Tuesday, May 10, 2005

Credo -- but first, the labelling problem

Our good friend Jane Boatler wants to know why atheists proselytize -- too kind to point out explicitly that this seems a bit inconsistent, as we don't seem to like it when religious people do it.

I think the question may be a bit unfair. People generally try to persuade others to their point of view, and civil debate is a normal, and usually enjoyable, feature of everyday social conversation. Atheists do not, as far as I know, go from door to door or stand at the train station handing out tracts, we don't post quotations from Robert Green Ingersoll or Richard Dawkins in the courthouse, and we don't insist on having the latest findings in cosmology read aloud before every session of Congress. We engage people in discussion on a purely voluntary basis.

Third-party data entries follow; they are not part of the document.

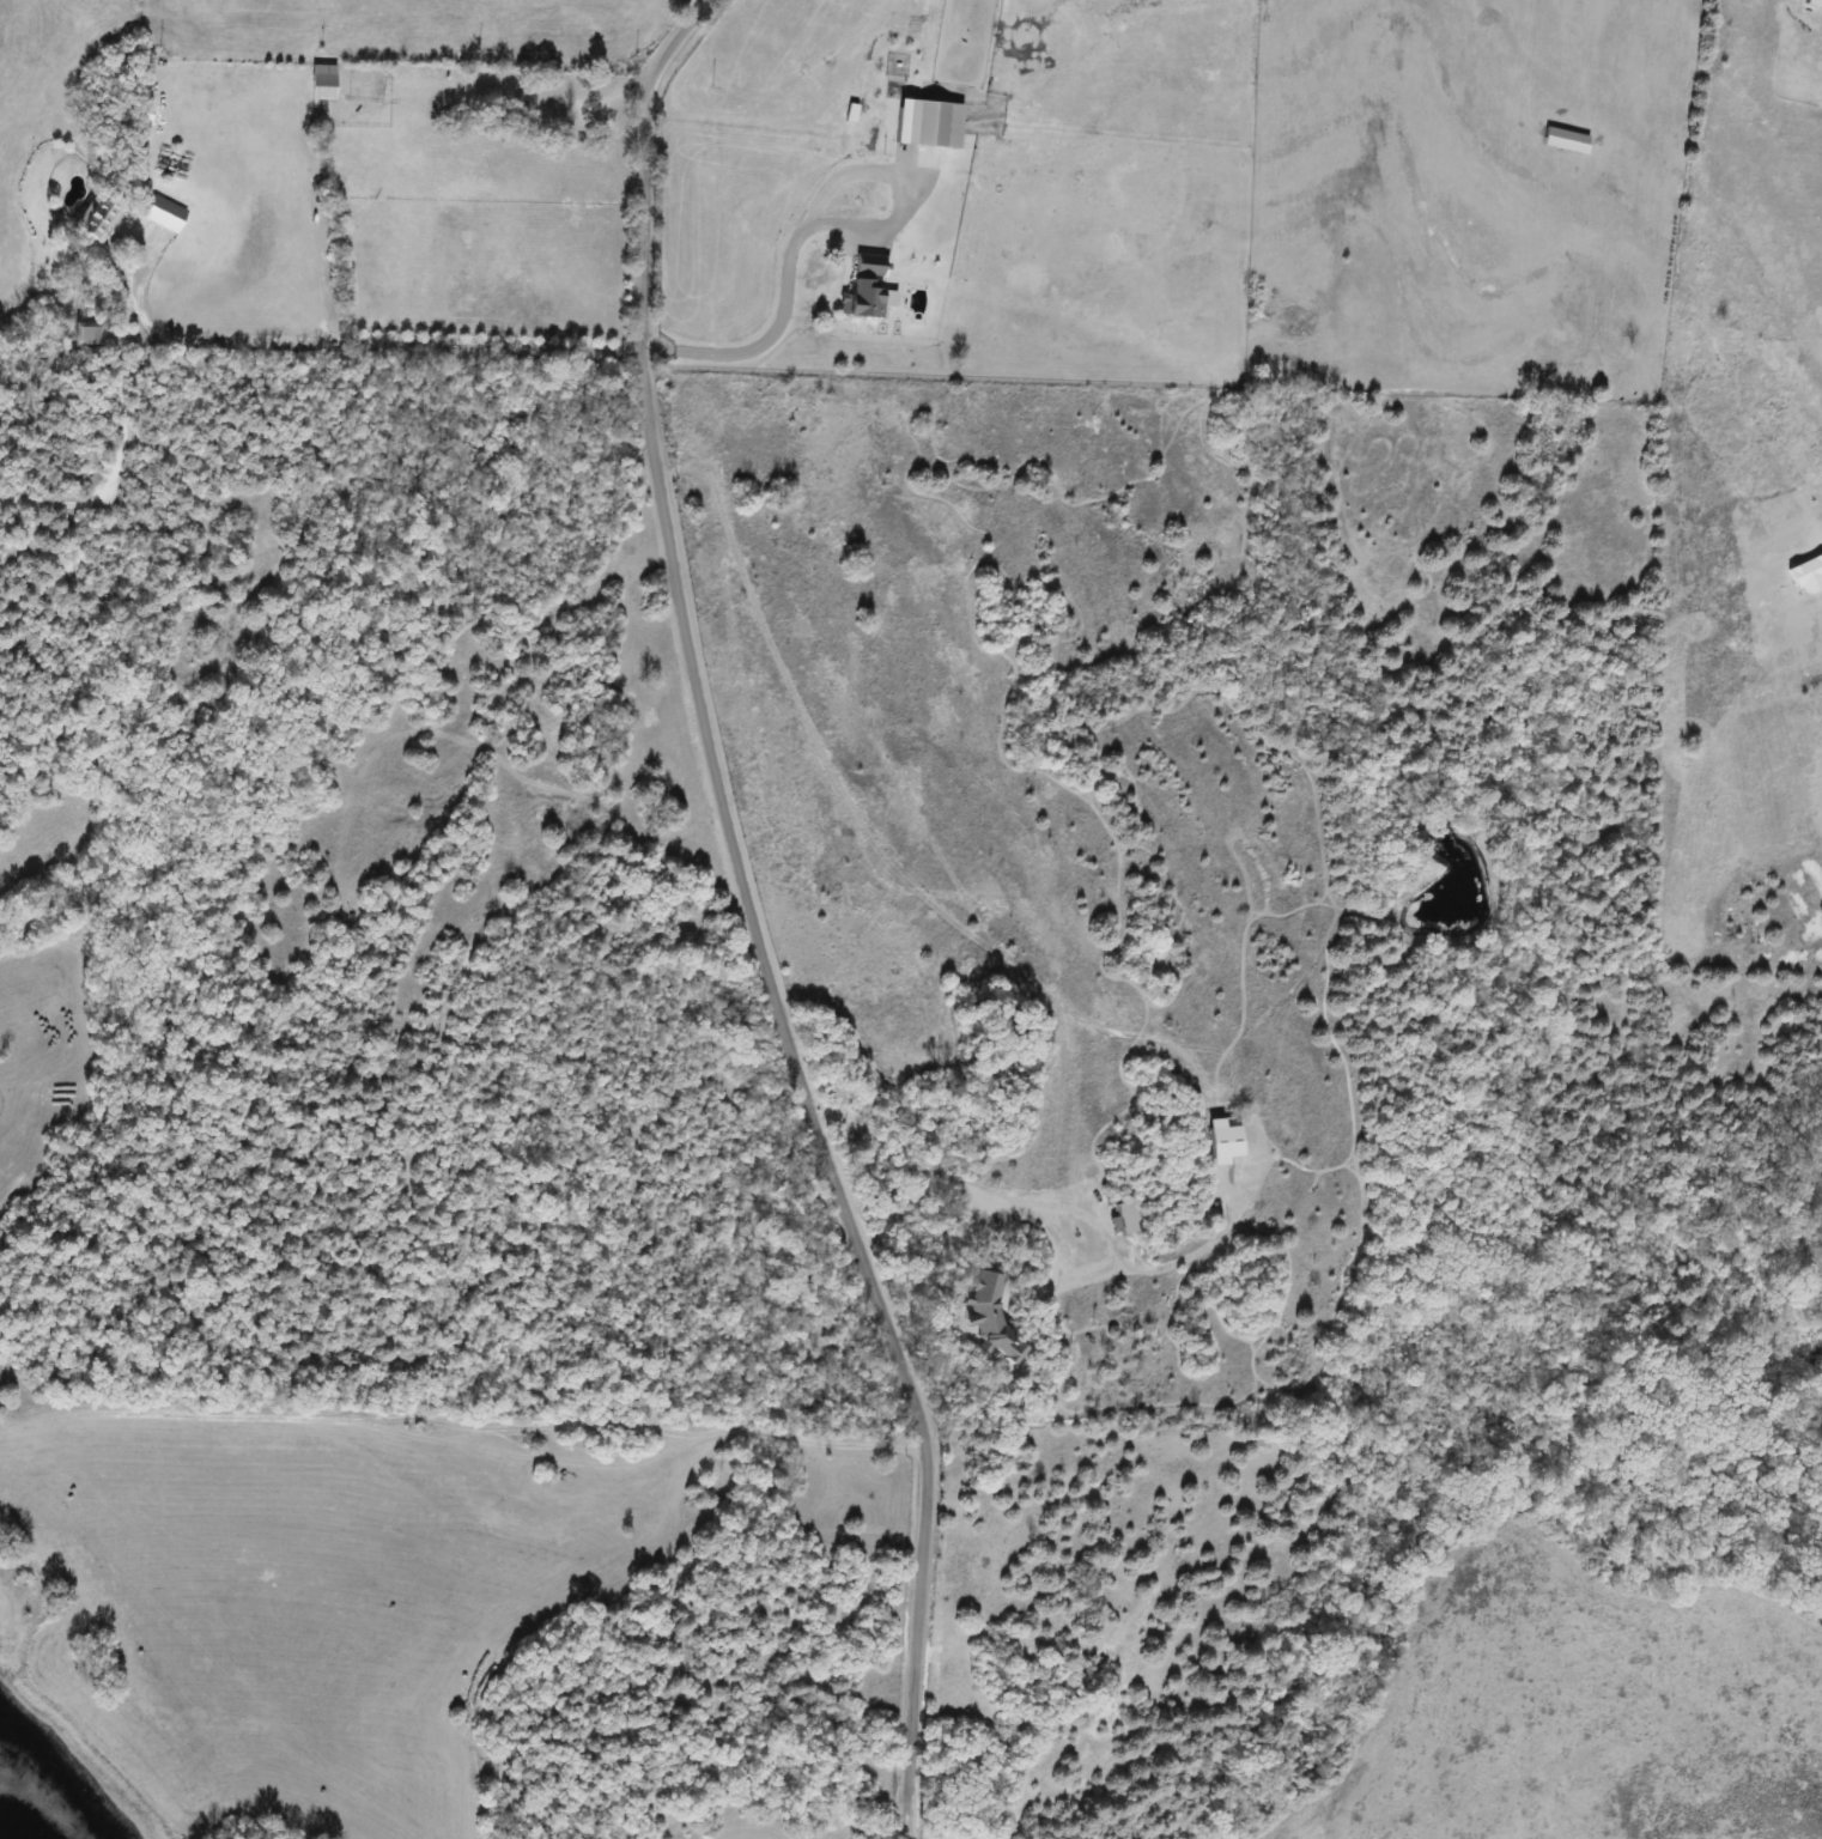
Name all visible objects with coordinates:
building: (1814, 4)
building: (322, 83)
building: (929, 124)
road: (804, 204)
building: (164, 214)
building: (95, 220)
building: (868, 266)
building: (865, 301)
building: (85, 333)
road: (394, 348)
building: (1807, 574)
road: (749, 919)
building: (1223, 1144)
road: (1044, 1203)
road: (1193, 1252)

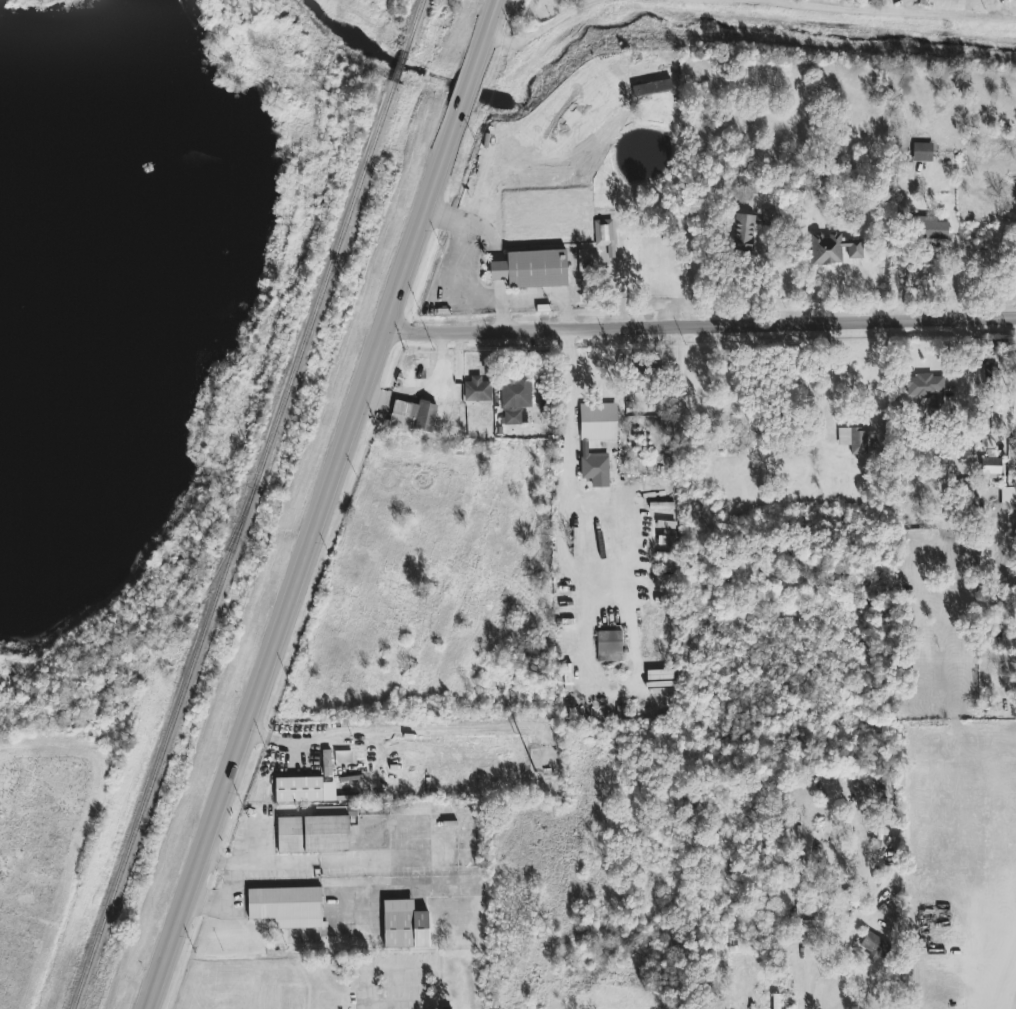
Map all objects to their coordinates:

That said, it is about time I get upfront and down and dirty with exactly what the heck I do believe. Before I do, however, I need to deal with this difficult label issue. People like me who don't belong to an organized body of belief usually feel that none of the very limited number of available categorical names quite fits us or adequately represents us. It is true that I am quite certain that the entity called God by the various major religions does not exist. (And I note that having written that, I have not been struck by lightning.) However, my beliefs are not centered on that negative proposition. That's just a conclusion, not a central principle.

Some people call themselves realists, skeptics, secular humanists. I'll accept all of those but they require explanation. Also, there aren't any specific criteria for joining any of those groups, so there are definitely people who call themselves by those names who don't agree with me about one or another fundamental question. Humanism, in particular, implies not just certain beliefs about the nature of reality but also a set of values. Actually, some people call themselves humanists because of the values, people whose metaphysical beliefs are quite different from mine.

There was an ill-conceived and ill-received proposition published in Free Inquiry a while back that people like me ought to start calling themselves "The Brights." Since this obviously implies that other people must be "The Dullards" or "The Dimwits," it was not exactly the best public relations idea. And I certainly do not agree with either the implication or the aesthetics of the term.

So I'm going to say that I am a Realist and a Humanist. Shortly, I'll say what those words mean to me and how I go about deciding what to believe. Meanwhile, does anybody care to respond to these labels? What do they mean to you?